Jeep Recall Day: Picture on the recall sign up page (no kidding). Mom’s thrilled, the dealer’s amused, and the kid just realized the family plug-in hybrid isn’t allowed to plug in anymore — but don’t worry, the service advisor says the battery might explode and the fix is ‘coming soon,’ which everyone is somehow treating like that’s totally normal. Kid begins lifelong distrust of Chrysler products.
December 6, 2025
By Brian Hews, 2025 Jeep Owner
Jeep has a new message for owners of the 2025 Wrangler 4xe plug-in hybrid: Congratulations on buying an electric vehicle. Please don’t plug it in. Also, don’t park it in your garage. And while you’re at it, keep it away from other vehicles and structures, just in case the battery decides to reenact a Fourth of July finale.
That’s the stunning guidance buried inside Jeep’s latest safety recall notice for the 4xe’s high-voltage battery, a defect so serious that the company still hasn’t figured out how to fix it. In the meantime, owners are told to deplete the battery, stop charging altogether, and then rely solely on gasoline. This is a remarkable instruction for a vehicle that costs extra precisely because it’s supposed to run on electricity.

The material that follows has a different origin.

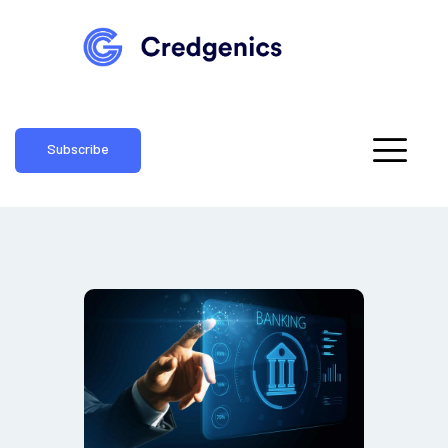
Subscribe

The recall, labeled 68C and quietly dropped into mailboxes across the country, warns that the battery may become damaged during normal operation, increasing the risk of fire. NHTSA filings show multiple fires have already occurred nationwide. Some vehicles even caught fire after receiving earlier so-called fixes. Jeep’s solution? Keep driving it on gas and hope nothing lights up before they eventually craft a real remedy.
But here’s the part Jeep doesn’t mention in its carefully scripted mailer: forcing owners to run a plug-in hybrid as a gas-only SUV means those owners are now paying out of pocket for fuel they didn’t budget for. Owners bought a plug-in hybrid to save money and use electricity. Jeep disabled that feature overnight and hasn’t offered a dime in fuel reimbursement.
If this were happening in any other industry, regulators would be howling. Imagine buying a solar-powered home only to be told to stop using the panels and run a diesel generator in your backyard until further notice. Jeep seems to think customers should simply shrug and pick up the gas tab.
Stellantis, Jeep’s parent company, insists it is working on a remedy. Owners have heard that line before. Some 4xe drivers have been living in recall limbo for months during previous high-voltage battery campaigns. And as the company drags its feet, owners are left with a very expensive, very heavy SUV masquerading as a half-functioning hybrid.
Until Jeep steps up with real compensation, the message to consumers is clear: you paid for an electric-capable vehicle, but you’re on your own when the electric part stops working. And, apparently, they still expect you to smile while filling the tank.
recalls.mopar.com has the updates Jeep won’t give you — because nothing says customer care like making you chase your own recall.